Untreated and SEVI-treated HIV-1 particles enter the epithelium similarly in human endocervical explants. SEVI fibrils were preincubated with PA–HIV-1. (A and B) Either PA–HIV-1 alone (A) or PA–HIV-1/SEVI complexes (B) were incubated with endocervical explants. (C) Physical appearance of SEVI within the simple columnar epithelium of the endocervix. Arrows in panels A and B highlight HIV-1 within the epithelium. The simple columnar epithelium is visualized by cytokeratin 7 staining and nuclear Hoechst staining. For each panel, the lumen is on the left side of the image. Images were taken at a ×100 magnification. Bars = 5 μm.

FIG 5

HIV-1 detaches from SEVI fibrils after inoculation with endocervical tissues. Shown are images of PA-HIV (green) and SEVI (red) complexes on a coverslip placed underneath ectocervical explants (A) and endocervical explants actively secreting mucus (blue) (B) during culture. Representative images from each tissue type (ectocervix and endocervix) reflect similar findings for all 12 donors. Images were taken at a ×100 magnification.

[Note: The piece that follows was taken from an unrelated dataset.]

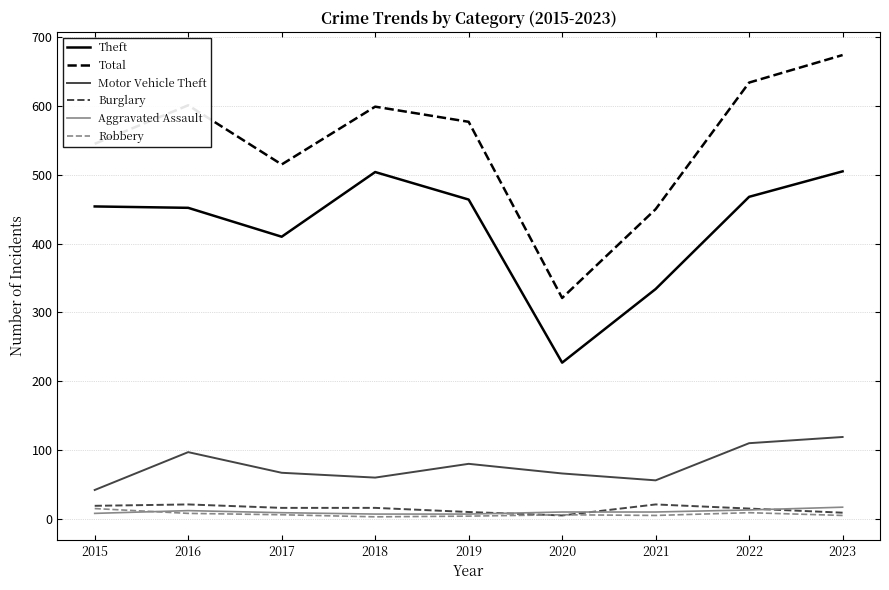

What is the average value of the Burglary series?

15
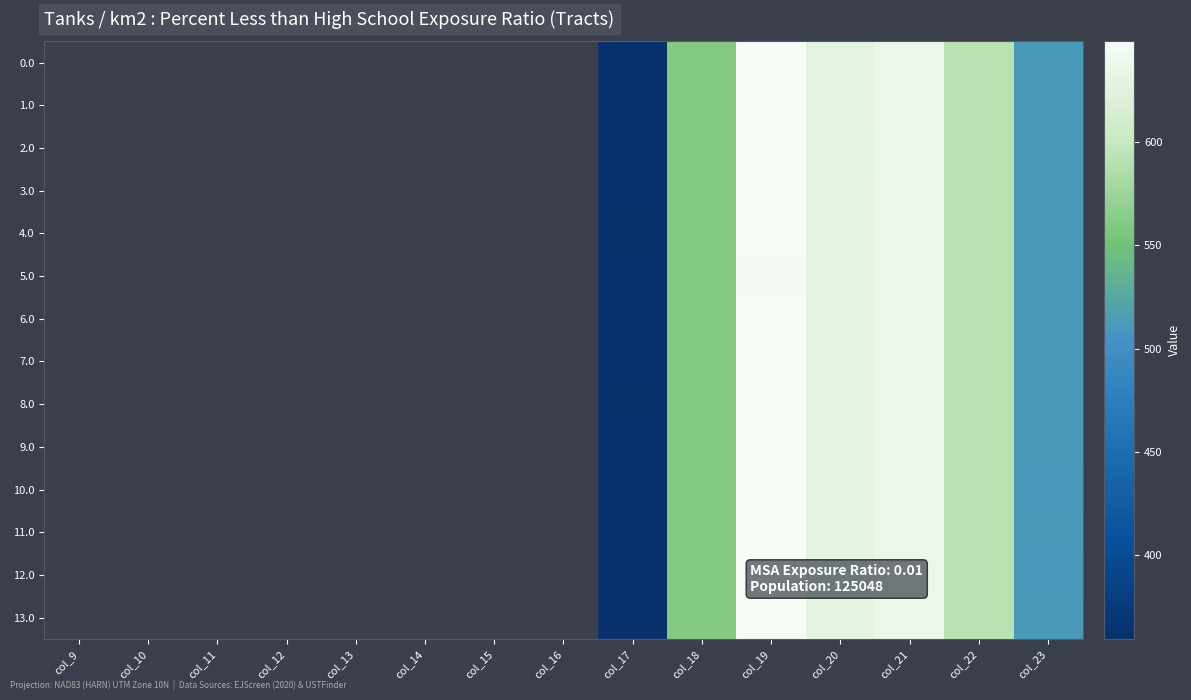

Between col_23 and col_20, which is larger?

col_20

Bars = 5 μm.

FIG 6

Virus penetration is dependent on tissue type and not SEVI in macaque genital tissues. (A and B) Bar graphs of the number of penetrating virions (A) and average virus penetration (B) with and without SEVI treatment for macaque ectocervix, endocervix, and vagina. (C) Histograms of penetration depths for untreated (top) and SEVI-treated (bottom) HIV-1 in macaque genital tissues (ectocervix [left], endocervix [middle], and vagina [right]). The unshaded bars in each panel show the percentages of nonpenetrators (NP).